### Source records
[Start of Attachment]
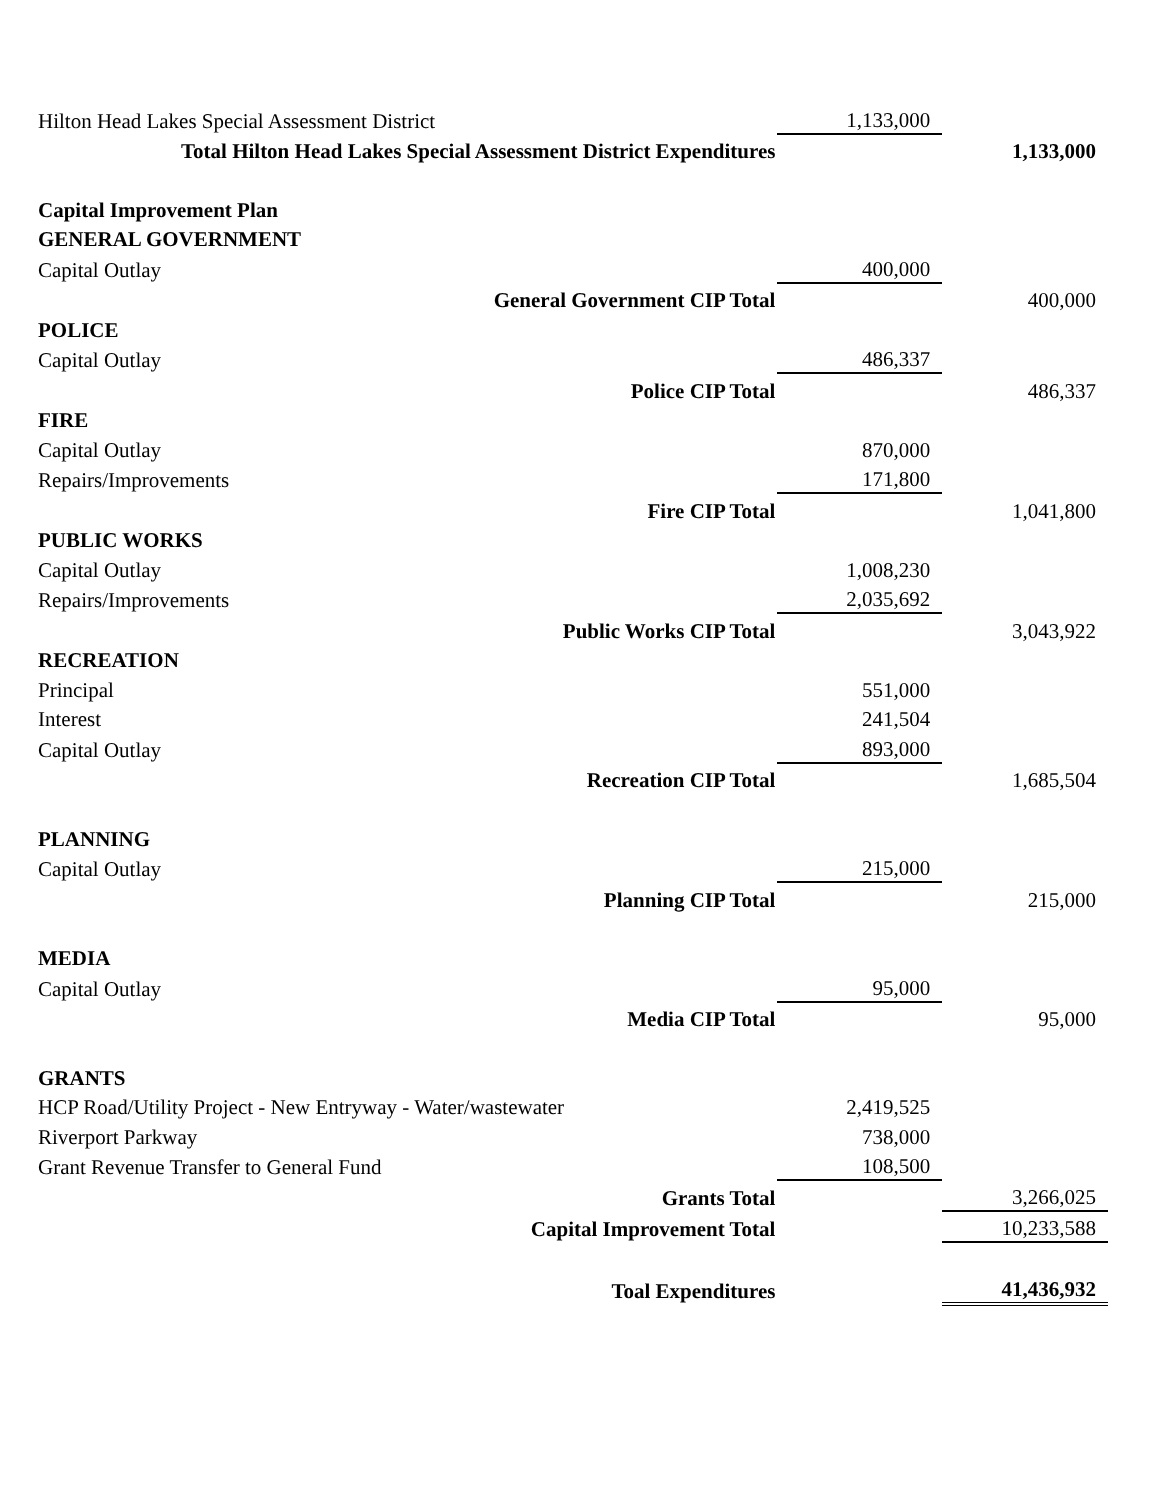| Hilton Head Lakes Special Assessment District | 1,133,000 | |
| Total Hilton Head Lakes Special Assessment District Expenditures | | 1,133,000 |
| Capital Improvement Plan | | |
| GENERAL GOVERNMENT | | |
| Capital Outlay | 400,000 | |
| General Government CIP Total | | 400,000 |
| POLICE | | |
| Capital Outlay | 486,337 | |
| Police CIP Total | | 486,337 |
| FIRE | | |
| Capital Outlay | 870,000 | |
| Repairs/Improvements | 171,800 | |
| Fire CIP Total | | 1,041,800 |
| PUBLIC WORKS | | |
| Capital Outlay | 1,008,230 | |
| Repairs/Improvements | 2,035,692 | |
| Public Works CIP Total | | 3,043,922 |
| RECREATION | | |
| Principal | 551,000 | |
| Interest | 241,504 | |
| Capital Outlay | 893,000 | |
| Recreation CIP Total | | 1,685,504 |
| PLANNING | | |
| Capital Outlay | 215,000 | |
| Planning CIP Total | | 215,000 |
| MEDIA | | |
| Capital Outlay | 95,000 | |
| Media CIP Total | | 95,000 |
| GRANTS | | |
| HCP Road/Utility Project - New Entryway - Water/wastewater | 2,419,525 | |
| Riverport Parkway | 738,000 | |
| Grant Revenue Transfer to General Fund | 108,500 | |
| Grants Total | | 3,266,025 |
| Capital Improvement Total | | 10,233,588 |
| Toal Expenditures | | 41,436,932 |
[End of Attachment]
[Start of Attachment]
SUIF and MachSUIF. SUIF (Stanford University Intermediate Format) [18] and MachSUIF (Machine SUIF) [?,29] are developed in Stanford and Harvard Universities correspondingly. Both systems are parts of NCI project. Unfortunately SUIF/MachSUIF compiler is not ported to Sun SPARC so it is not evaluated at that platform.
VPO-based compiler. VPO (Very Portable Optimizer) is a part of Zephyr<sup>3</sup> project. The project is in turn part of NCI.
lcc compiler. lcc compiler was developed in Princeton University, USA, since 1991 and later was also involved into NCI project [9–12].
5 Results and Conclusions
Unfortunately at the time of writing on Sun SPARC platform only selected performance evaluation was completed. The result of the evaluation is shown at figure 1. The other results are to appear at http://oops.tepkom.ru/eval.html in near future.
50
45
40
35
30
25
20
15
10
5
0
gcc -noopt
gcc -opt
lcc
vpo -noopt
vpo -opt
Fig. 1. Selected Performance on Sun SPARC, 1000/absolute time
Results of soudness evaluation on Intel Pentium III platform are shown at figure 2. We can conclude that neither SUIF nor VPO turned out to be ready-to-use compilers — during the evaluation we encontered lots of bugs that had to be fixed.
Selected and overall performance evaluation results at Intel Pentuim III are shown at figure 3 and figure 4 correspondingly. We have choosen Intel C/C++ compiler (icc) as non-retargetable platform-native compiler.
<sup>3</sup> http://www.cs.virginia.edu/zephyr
[End of Attachment]
### Exercise instructions
In the entries above, the lines from the one bearing "Total | | 10,233,588 |" up to and including the one bearing "Expenditures | | 41,436,932 |" should be transcribed exactly; no other line is wanted.

### Solution
| Capital Improvement Total | | 10,233,588 |
| Toal Expenditures | | 41,436,932 |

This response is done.